**DIRECTIONS:** Write out every line of text in the entries below exactly as it appears, leaving out the pictures.

[Dataset entries]
+++
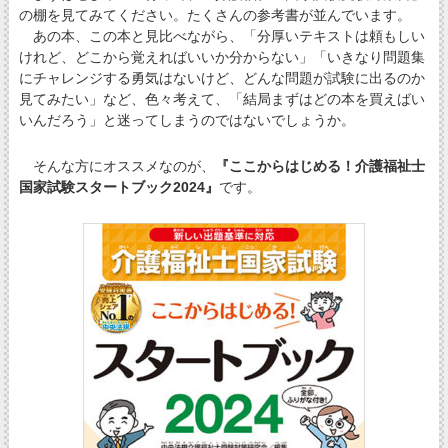
の棚を見てみてください。たくさんの参考書が並んでいます。
あの本、この本と見比べながら、「分厚いテキストは頼もしい
けれど、どこから覚えればいいか分からない」「いきなり問題集
にチャレンジする勇気はないけど、どんな問題が試験に出るのか
見てみたい」など、色々考えて、「結局まずはどの本を買えばい
いんだろう」と迷ってしまうのではないでしょうか。
そんな方にオススメなのが、
『ここからはじめる！介護福祉士
国家試験スタートブック2024』
です。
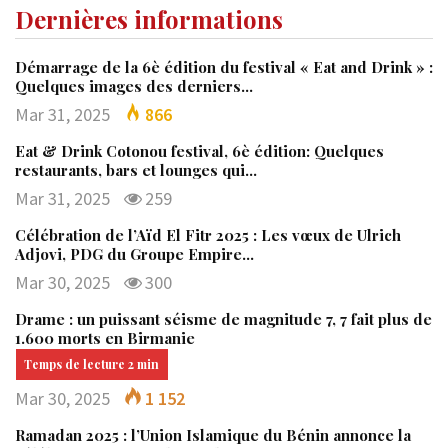
Dernières informations
Démarrage de la 6è édition du festival « Eat and Drink » :
Quelques images des derniers…
Mar 31, 2025
866
Eat & Drink Cotonou festival, 6è édition: Quelques
restaurants, bars et lounges qui…
Mar 31, 2025
259
Célébration de l’Aïd El Fitr 2025 : Les vœux de Ulrich
Adjovi, PDG du Groupe Empire…
Mar 30, 2025
300
Drame : un puissant séisme de magnitude 7, 7 fait plus de
1.600 morts en Birmanie
Mar 30, 2025
1 152
Ramadan 2025 : l’Union Islamique du Bénin annonce la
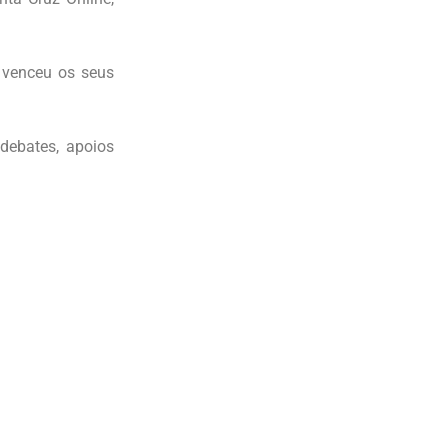
 venceu os seus
debates, apoios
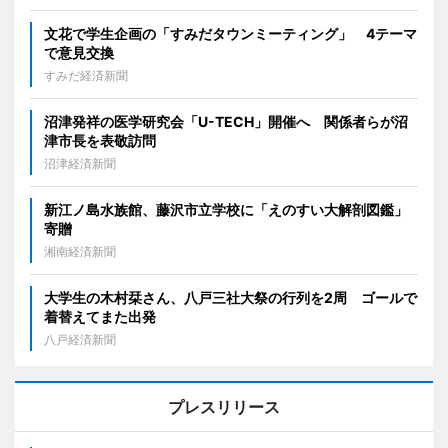
文花で学生企画の「すみだタウンミーティング」 4テーマ
で意見交換
すみだ経済新聞
沼津発祥の医学研究会「U-TECH」開催へ 関係者らが沼
津市長を表敬訪問
沼津経済新聞
新江ノ島水族館、藤沢市立学校に「えのすい大解剖図鑑」
寄贈
湘南経済新聞
大学生の木村栞さん、八戸三社大祭の行列を2周 ゴールで
着替えてまた出発
八戸経済新聞
プレスリリース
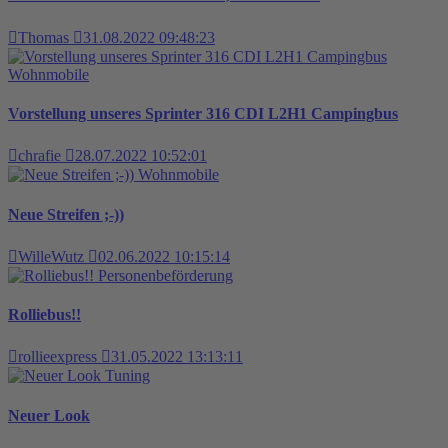
Thomas
31.08.2022 09:48:23
Wohnmobile
Vorstellung unseres Sprinter 316 CDI L2H1 Campingbus
chrafie
28.07.2022 10:52:01
Wohnmobile
Neue Streifen ;-))
WilleWutz
02.06.2022 10:15:14
Personenbeförderung
Rolliebus!!
rollieexpress
31.05.2022 13:13:11
Tuning
Neuer Look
+++
**RESPONSE BELOW:**
の棚を見てみてください。たくさんの参考書が並んでいます。
あの本、この本と見比べながら、「分厚いテキストは頼もしい
けれど、どこから覚えればいいか分からない」「いきなり問題集
にチャレンジする勇気はないけど、どんな問題が試験に出るのか
見てみたい」など、色々考えて、「結局まずはどの本を買えばい
いんだろう」と迷ってしまうのではないでしょうか。
そんな方にオススメなのが、
『ここからはじめる！介護福祉士
国家試験スタートブック2024』
です。
Dernières informations
Démarrage de la 6è édition du festival « Eat and Drink » :
Quelques images des derniers…
Mar 31, 2025
866
Eat & Drink Cotonou festival, 6è édition: Quelques
restaurants, bars et lounges qui…
Mar 31, 2025
259
Célébration de l’Aïd El Fitr 2025 : Les vœux de Ulrich
Adjovi, PDG du Groupe Empire…
Mar 30, 2025
300
Drame : un puissant séisme de magnitude 7, 7 fait plus de
1.600 morts en Birmanie
Mar 30, 2025
1 152
Ramadan 2025 : l’Union Islamique du Bénin annonce la
 venceu os seus
debates, apoios
文花で学生企画の「すみだタウンミーティング」 4テーマ
で意見交換
すみだ経済新聞
沼津発祥の医学研究会「U-TECH」開催へ 関係者らが沼
津市長を表敬訪問
沼津経済新聞
新江ノ島水族館、藤沢市立学校に「えのすい大解剖図鑑」
寄贈
湘南経済新聞
大学生の木村栞さん、八戸三社大祭の行列を2周 ゴールで
着替えてまた出発
八戸経済新聞
プレスリリース
Thomas
31.08.2022 09:48:23
Wohnmobile
Vorstellung unseres Sprinter 316 CDI L2H1 Campingbus
chrafie
28.07.2022 10:52:01
Wohnmobile
Neue Streifen ;-))
WilleWutz
02.06.2022 10:15:14
Personenbeförderung
Rolliebus!!
rollieexpress
31.05.2022 13:13:11
Tuning
Neuer Look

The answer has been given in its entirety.